Veal Paupiette
Ingredients:
- 4 veal escalopes (thinly sliced)
- 4 slices of Parma ham
- 4 slices of Provolone cheese
- 2 tablespoons of flour
- 1 egg
- 1 cup of breadcrumbs
- 2 cloves of garlic (minced)
- 1/2 cup of white wine
- 1/2 cup of chicken broth
- 2 tablespoons of butter
- 2 tablespoons of olive oil
- Salt
- Black pepper
Instructions:
- Preheat the oven to 375°F.
- Season each veal escalope with salt and black pepper, and then lay a slice of Parma ham and a slice of Provolone cheese on top of each escalope.
- Roll up each escalope tightly and secure with toothpicks.
- Place flour, beaten egg and breadcrumbs in separate dishes and coat each veal paupiette in flour, then egg and finally breadcrumbs.
- In a large skillet, heat olive oil and 1 tablespoon of butter over medium-high heat, and then place the veal paupiettes in the skillet. Cook for 2 minutes on each side to brown.
- Remove the veal paupiettes from the skillet and set them aside in a baking dish.
- In the same skillet, add minced garlic and cook for 1 minute. Then add white wine, chicken broth and the remaining butter to the skillet. Cook until the sauce reduces by half.
- Pour the sauce over the veal paupiettes in the baking dish.
- Cover the baking dish with foil and bake in the preheated oven for 20 minutes.
- Remove the foil and bake for another 10 minutes or until the veal paupiettes are golden brown and the cheese is melted inside.
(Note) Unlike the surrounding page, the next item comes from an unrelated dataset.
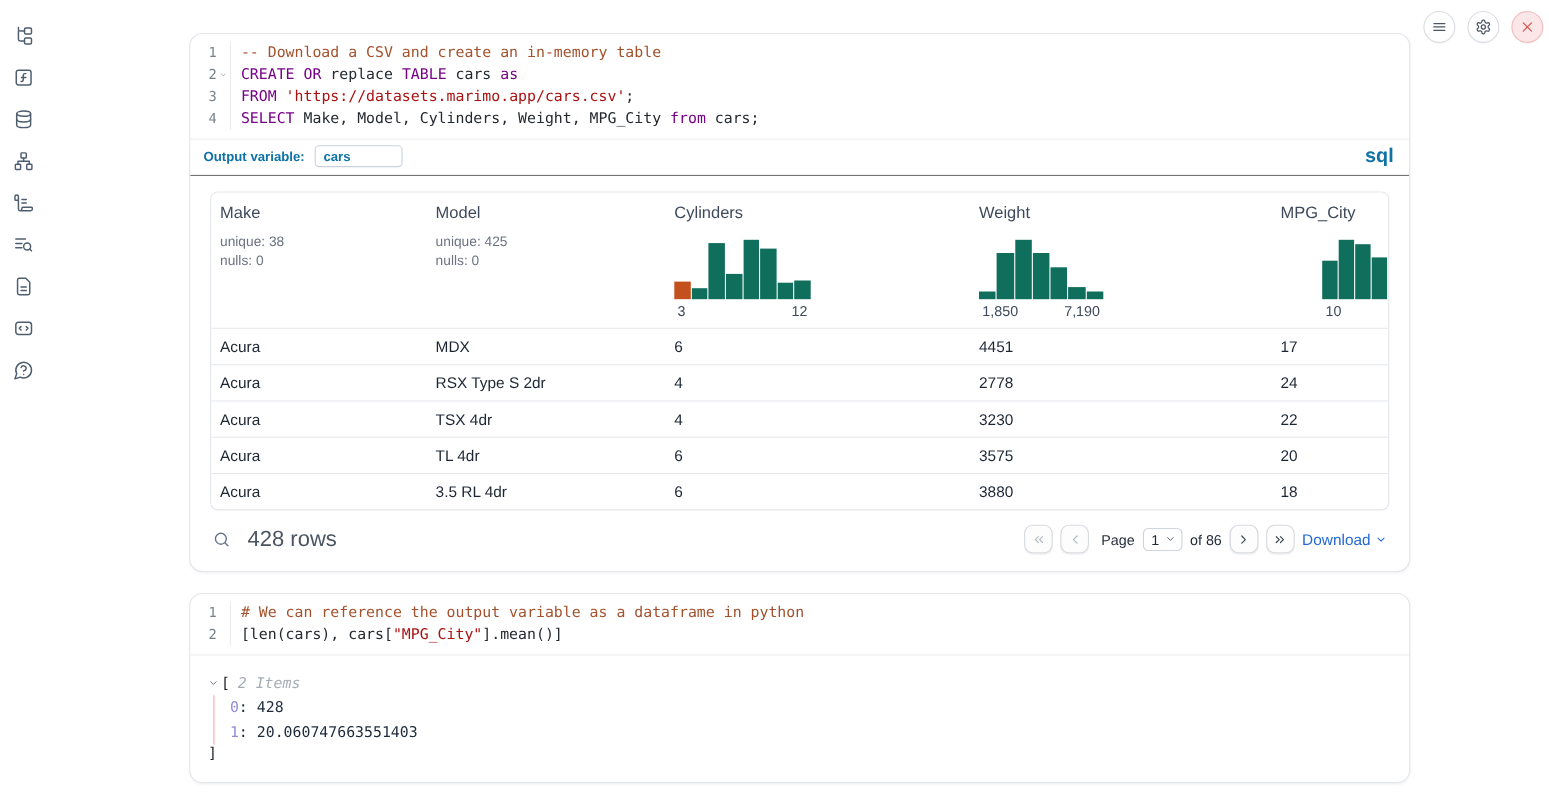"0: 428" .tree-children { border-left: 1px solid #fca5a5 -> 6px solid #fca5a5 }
- Remove the toothpicks before serving.
Verdict:
Veal paupiette is a classic French dish that makes a stunning presentation. The combination of tender veal, salty Parma ham and gooey Provolone cheese is a match made in heaven. The crispy breadcrumb coating adds a nice texture to the dish. The garlic white wine sauce brings everything together and adds a burst of flavor that complements the veal perfectly.
Serving suggestions:
Veal paupiette can be served with a side of roasted vegetables or a simple green salad. It pairs well with a glass of red wine, such as Pinot Noir or Chianti.